Wednesday’s statement said the methods used in the attack linked the hackers to the Russian Federation. Ukraine did not say whether the attack succeeded in infecting authorities’ computers. A large body of evidence has linked the Russian government to several very aggressive hacks against Ukraine in the past. The hacks include:
- A computer hack at regional energy authorities in Ukraine in late 2015 caused a power outage that left hundreds of thousands of homes without electricity in the dead of winter.
- Almost exactly a year later, a second attack on a power station outside Kiev left residents without power again.
- A malicious update to popular tax software in Ukraine that distributed disk-wiping malware to users. The so-called NotPetya worm shut down computers worldwide and led to the world’s most expensive hack.

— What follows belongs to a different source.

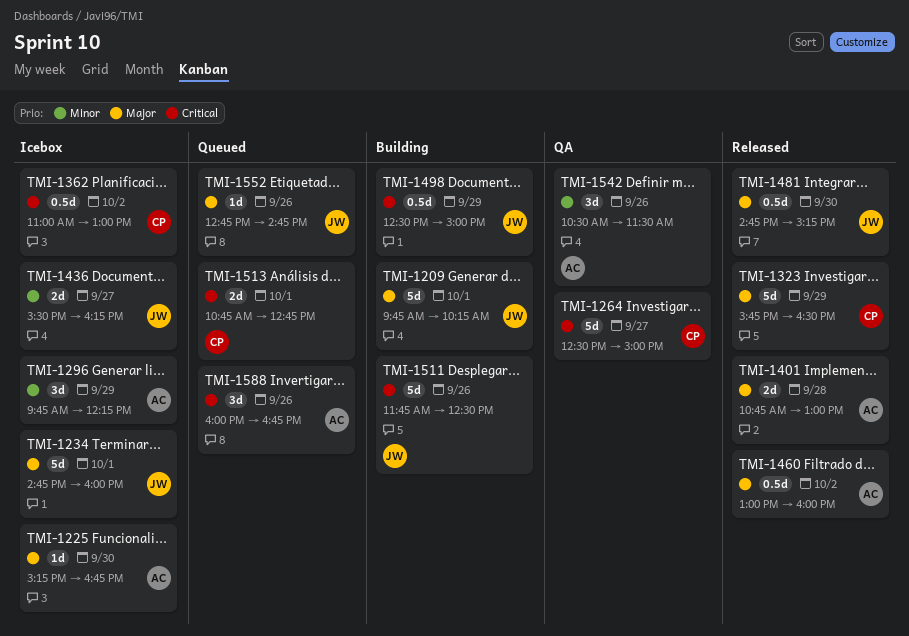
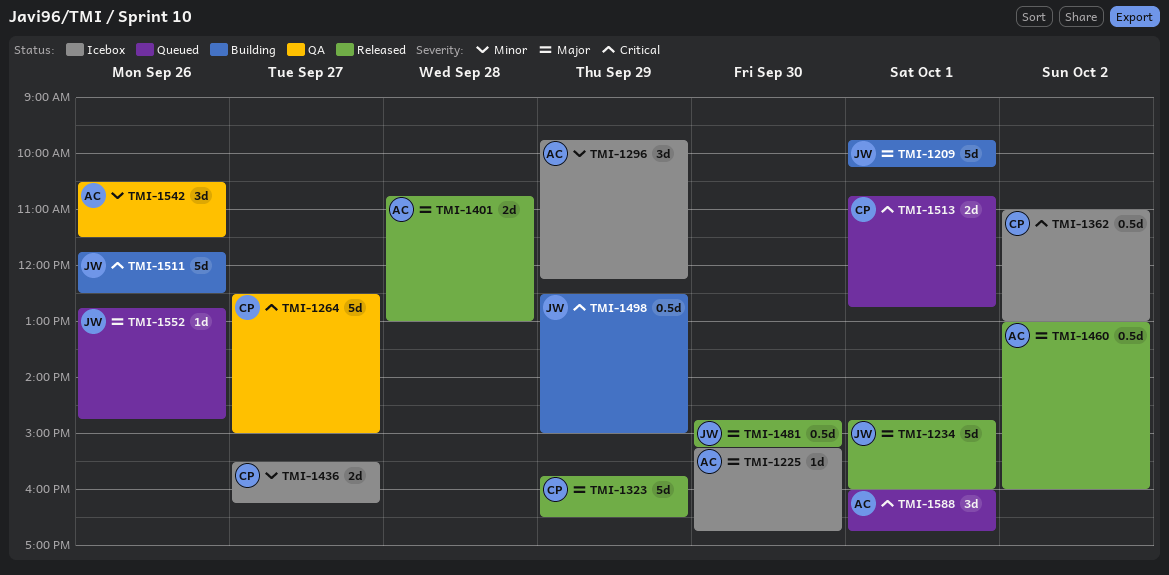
TMI-1234, status: Icebox -> Released
TMI-1436, owner: JW -> CP
TMI-1588, day: Sep 26 -> Oct 1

Elsewhere, Russia’s SVR intelligence agency has also been accused of carrying out the recently discovered hack that targeted at least nine US agencies and 100 companies in a supply chain attack on customers of the SolarWinds network management software.
Wednesday’s statement did not identify which of several well-known Russian hacking groups was accused of the breach.
Macro attacks like the one mentioned in the statement usually work by tricking Microsoft Office users into enabling macros, often under the guise that the macro is necessary to render the document correctly. The macros then download and install malware from an attacker-controlled server.
The statement did not provide details on how or when Ukraine’s electronic interaction system of executive bodies – a portal that distributes documents to government agencies – was hacked or how long the break-in lasted.
Indicators that someone has been compromised include:
IP addresses: 18.104.22.168
Link (URL): http://22.214.171.124/infant.php
Wednesday’s statement came two days after Ukraine’s National Cybersecurity Coordination Center reported what it said were “massive DDoS attacks on the Ukrainian segment of the Internet, mainly on the websites of the security and defense sector.” An analysis found that the attacks used a new mechanism not seen before. DDoS attacks take out targeted servers by bombarding them with more data than they can handle.